YOUR GOAL: A faithful transcription of the entries below is required.

**** DATA FOR THIS EXERCISE

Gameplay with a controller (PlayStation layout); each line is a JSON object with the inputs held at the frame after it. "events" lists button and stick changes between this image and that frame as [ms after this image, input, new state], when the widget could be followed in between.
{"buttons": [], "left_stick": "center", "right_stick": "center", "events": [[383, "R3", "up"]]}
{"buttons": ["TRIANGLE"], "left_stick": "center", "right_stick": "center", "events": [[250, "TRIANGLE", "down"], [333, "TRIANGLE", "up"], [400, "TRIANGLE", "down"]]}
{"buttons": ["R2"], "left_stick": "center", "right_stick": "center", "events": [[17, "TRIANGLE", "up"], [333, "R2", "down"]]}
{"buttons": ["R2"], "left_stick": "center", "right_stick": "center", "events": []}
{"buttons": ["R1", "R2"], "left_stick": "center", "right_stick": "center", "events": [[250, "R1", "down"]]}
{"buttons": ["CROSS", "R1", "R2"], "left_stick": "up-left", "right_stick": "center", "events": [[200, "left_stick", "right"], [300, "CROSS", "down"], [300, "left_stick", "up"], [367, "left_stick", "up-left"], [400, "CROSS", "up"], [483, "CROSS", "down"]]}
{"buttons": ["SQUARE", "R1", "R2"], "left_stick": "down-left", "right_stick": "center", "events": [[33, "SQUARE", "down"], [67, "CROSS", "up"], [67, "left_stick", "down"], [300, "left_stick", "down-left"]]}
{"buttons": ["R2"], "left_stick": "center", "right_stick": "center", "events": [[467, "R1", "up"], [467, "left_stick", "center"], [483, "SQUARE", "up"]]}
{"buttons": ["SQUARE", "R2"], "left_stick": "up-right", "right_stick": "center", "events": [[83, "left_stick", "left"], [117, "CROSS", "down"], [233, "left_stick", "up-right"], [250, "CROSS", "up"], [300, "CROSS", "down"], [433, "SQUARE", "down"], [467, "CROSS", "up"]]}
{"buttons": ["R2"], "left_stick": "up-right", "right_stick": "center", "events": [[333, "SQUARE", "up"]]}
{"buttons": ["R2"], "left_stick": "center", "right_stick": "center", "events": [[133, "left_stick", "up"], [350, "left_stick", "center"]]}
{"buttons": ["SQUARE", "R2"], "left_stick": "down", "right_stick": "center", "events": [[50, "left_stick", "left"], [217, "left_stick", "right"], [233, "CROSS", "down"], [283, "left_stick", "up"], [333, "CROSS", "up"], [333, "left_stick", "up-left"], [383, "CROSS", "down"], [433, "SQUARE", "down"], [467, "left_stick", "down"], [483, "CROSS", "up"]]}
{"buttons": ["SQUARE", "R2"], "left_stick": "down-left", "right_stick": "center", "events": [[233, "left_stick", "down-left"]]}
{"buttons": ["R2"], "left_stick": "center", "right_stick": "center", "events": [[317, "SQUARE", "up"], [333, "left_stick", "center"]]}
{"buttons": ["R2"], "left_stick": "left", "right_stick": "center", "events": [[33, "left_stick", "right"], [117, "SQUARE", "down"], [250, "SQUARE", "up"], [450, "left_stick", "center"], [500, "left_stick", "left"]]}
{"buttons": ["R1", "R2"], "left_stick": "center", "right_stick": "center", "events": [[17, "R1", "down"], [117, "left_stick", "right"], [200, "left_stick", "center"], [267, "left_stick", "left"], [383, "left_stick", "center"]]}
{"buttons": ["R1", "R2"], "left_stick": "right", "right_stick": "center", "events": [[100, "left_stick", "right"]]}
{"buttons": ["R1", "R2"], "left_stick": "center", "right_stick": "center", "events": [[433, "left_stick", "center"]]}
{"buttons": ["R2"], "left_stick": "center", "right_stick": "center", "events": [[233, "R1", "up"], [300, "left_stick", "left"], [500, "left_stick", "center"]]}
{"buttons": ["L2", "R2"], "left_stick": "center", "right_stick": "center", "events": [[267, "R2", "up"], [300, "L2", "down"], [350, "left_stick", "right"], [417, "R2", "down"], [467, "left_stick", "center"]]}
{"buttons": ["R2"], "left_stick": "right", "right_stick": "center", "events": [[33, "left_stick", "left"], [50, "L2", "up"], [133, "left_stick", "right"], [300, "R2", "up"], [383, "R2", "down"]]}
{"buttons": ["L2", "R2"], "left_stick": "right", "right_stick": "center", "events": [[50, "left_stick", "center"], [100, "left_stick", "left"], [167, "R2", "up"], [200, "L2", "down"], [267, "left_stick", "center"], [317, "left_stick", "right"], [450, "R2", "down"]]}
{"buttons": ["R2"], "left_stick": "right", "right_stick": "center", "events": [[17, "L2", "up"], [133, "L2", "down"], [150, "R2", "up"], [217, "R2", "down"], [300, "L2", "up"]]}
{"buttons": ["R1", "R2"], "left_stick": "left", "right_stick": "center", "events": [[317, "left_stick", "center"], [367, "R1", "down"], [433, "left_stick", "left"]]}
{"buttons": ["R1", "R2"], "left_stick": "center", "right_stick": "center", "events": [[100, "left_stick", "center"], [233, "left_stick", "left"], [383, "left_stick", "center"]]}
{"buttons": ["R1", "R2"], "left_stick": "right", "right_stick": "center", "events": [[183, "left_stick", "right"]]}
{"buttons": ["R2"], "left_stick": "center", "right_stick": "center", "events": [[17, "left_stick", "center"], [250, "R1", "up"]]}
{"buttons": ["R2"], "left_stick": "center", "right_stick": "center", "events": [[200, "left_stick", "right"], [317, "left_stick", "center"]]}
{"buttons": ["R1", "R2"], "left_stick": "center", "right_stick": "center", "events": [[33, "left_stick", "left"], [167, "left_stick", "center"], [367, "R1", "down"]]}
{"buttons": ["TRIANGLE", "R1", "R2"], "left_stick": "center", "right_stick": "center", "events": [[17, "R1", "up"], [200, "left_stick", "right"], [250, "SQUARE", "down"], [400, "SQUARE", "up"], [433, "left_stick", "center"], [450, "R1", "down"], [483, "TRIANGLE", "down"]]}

********

SOLUTION FOR THIS EXERCISE:
Gameplay with a controller (PlayStation layout); each line is a JSON object with the inputs held at the frame after it. "events" lists button and stick changes between this image and that frame as [ms after this image, input, new state], when the widget could be followed in between.
{"buttons": [], "left_stick": "center", "right_stick": "center", "events": [[383, "R3", "up"]]}
{"buttons": ["TRIANGLE"], "left_stick": "center", "right_stick": "center", "events": [[250, "TRIANGLE", "down"], [333, "TRIANGLE", "up"], [400, "TRIANGLE", "down"]]}
{"buttons": ["R2"], "left_stick": "center", "right_stick": "center", "events": [[17, "TRIANGLE", "up"], [333, "R2", "down"]]}
{"buttons": ["R2"], "left_stick": "center", "right_stick": "center", "events": []}
{"buttons": ["R1", "R2"], "left_stick": "center", "right_stick": "center", "events": [[250, "R1", "down"]]}
{"buttons": ["CROSS", "R1", "R2"], "left_stick": "up-left", "right_stick": "center", "events": [[200, "left_stick", "right"], [300, "CROSS", "down"], [300, "left_stick", "up"], [367, "left_stick", "up-left"], [400, "CROSS", "up"], [483, "CROSS", "down"]]}
{"buttons": ["SQUARE", "R1", "R2"], "left_stick": "down-left", "right_stick": "center", "events": [[33, "SQUARE", "down"], [67, "CROSS", "up"], [67, "left_stick", "down"], [300, "left_stick", "down-left"]]}
{"buttons": ["R2"], "left_stick": "center", "right_stick": "center", "events": [[467, "R1", "up"], [467, "left_stick", "center"], [483, "SQUARE", "up"]]}
{"buttons": ["SQUARE", "R2"], "left_stick": "up-right", "right_stick": "center", "events": [[83, "left_stick", "left"], [117, "CROSS", "down"], [233, "left_stick", "up-right"], [250, "CROSS", "up"], [300, "CROSS", "down"], [433, "SQUARE", "down"], [467, "CROSS", "up"]]}
{"buttons": ["R2"], "left_stick": "up-right", "right_stick": "center", "events": [[333, "SQUARE", "up"]]}
{"buttons": ["R2"], "left_stick": "center", "right_stick": "center", "events": [[133, "left_stick", "up"], [350, "left_stick", "center"]]}
{"buttons": ["SQUARE", "R2"], "left_stick": "down", "right_stick": "center", "events": [[50, "left_stick", "left"], [217, "left_stick", "right"], [233, "CROSS", "down"], [283, "left_stick", "up"], [333, "CROSS", "up"], [333, "left_stick", "up-left"], [383, "CROSS", "down"], [433, "SQUARE", "down"], [467, "left_stick", "down"], [483, "CROSS", "up"]]}
{"buttons": ["SQUARE", "R2"], "left_stick": "down-left", "right_stick": "center", "events": [[233, "left_stick", "down-left"]]}
{"buttons": ["R2"], "left_stick": "center", "right_stick": "center", "events": [[317, "SQUARE", "up"], [333, "left_stick", "center"]]}
{"buttons": ["R2"], "left_stick": "left", "right_stick": "center", "events": [[33, "left_stick", "right"], [117, "SQUARE", "down"], [250, "SQUARE", "up"], [450, "left_stick", "center"], [500, "left_stick", "left"]]}
{"buttons": ["R1", "R2"], "left_stick": "center", "right_stick": "center", "events": [[17, "R1", "down"], [117, "left_stick", "right"], [200, "left_stick", "center"], [267, "left_stick", "left"], [383, "left_stick", "center"]]}
{"buttons": ["R1", "R2"], "left_stick": "right", "right_stick": "center", "events": [[100, "left_stick", "right"]]}
{"buttons": ["R1", "R2"], "left_stick": "center", "right_stick": "center", "events": [[433, "left_stick", "center"]]}
{"buttons": ["R2"], "left_stick": "center", "right_stick": "center", "events": [[233, "R1", "up"], [300, "left_stick", "left"], [500, "left_stick", "center"]]}
{"buttons": ["L2", "R2"], "left_stick": "center", "right_stick": "center", "events": [[267, "R2", "up"], [300, "L2", "down"], [350, "left_stick", "right"], [417, "R2", "down"], [467, "left_stick", "center"]]}
{"buttons": ["R2"], "left_stick": "right", "right_stick": "center", "events": [[33, "left_stick", "left"], [50, "L2", "up"], [133, "left_stick", "right"], [300, "R2", "up"], [383, "R2", "down"]]}
{"buttons": ["L2", "R2"], "left_stick": "right", "right_stick": "center", "events": [[50, "left_stick", "center"], [100, "left_stick", "left"], [167, "R2", "up"], [200, "L2", "down"], [267, "left_stick", "center"], [317, "left_stick", "right"], [450, "R2", "down"]]}
{"buttons": ["R2"], "left_stick": "right", "right_stick": "center", "events": [[17, "L2", "up"], [133, "L2", "down"], [150, "R2", "up"], [217, "R2", "down"], [300, "L2", "up"]]}
{"buttons": ["R1", "R2"], "left_stick": "left", "right_stick": "center", "events": [[317, "left_stick", "center"], [367, "R1", "down"], [433, "left_stick", "left"]]}
{"buttons": ["R1", "R2"], "left_stick": "center", "right_stick": "center", "events": [[100, "left_stick", "center"], [233, "left_stick", "left"], [383, "left_stick", "center"]]}
{"buttons": ["R1", "R2"], "left_stick": "right", "right_stick": "center", "events": [[183, "left_stick", "right"]]}
{"buttons": ["R2"], "left_stick": "center", "right_stick": "center", "events": [[17, "left_stick", "center"], [250, "R1", "up"]]}
{"buttons": ["R2"], "left_stick": "center", "right_stick": "center", "events": [[200, "left_stick", "right"], [317, "left_stick", "center"]]}
{"buttons": ["R1", "R2"], "left_stick": "center", "right_stick": "center", "events": [[33, "left_stick", "left"], [167, "left_stick", "center"], [367, "R1", "down"]]}
{"buttons": ["TRIANGLE", "R1", "R2"], "left_stick": "center", "right_stick": "center", "events": [[17, "R1", "up"], [200, "left_stick", "right"], [250, "SQUARE", "down"], [400, "SQUARE", "up"], [433, "left_stick", "center"], [450, "R1", "down"], [483, "TRIANGLE", "down"]]}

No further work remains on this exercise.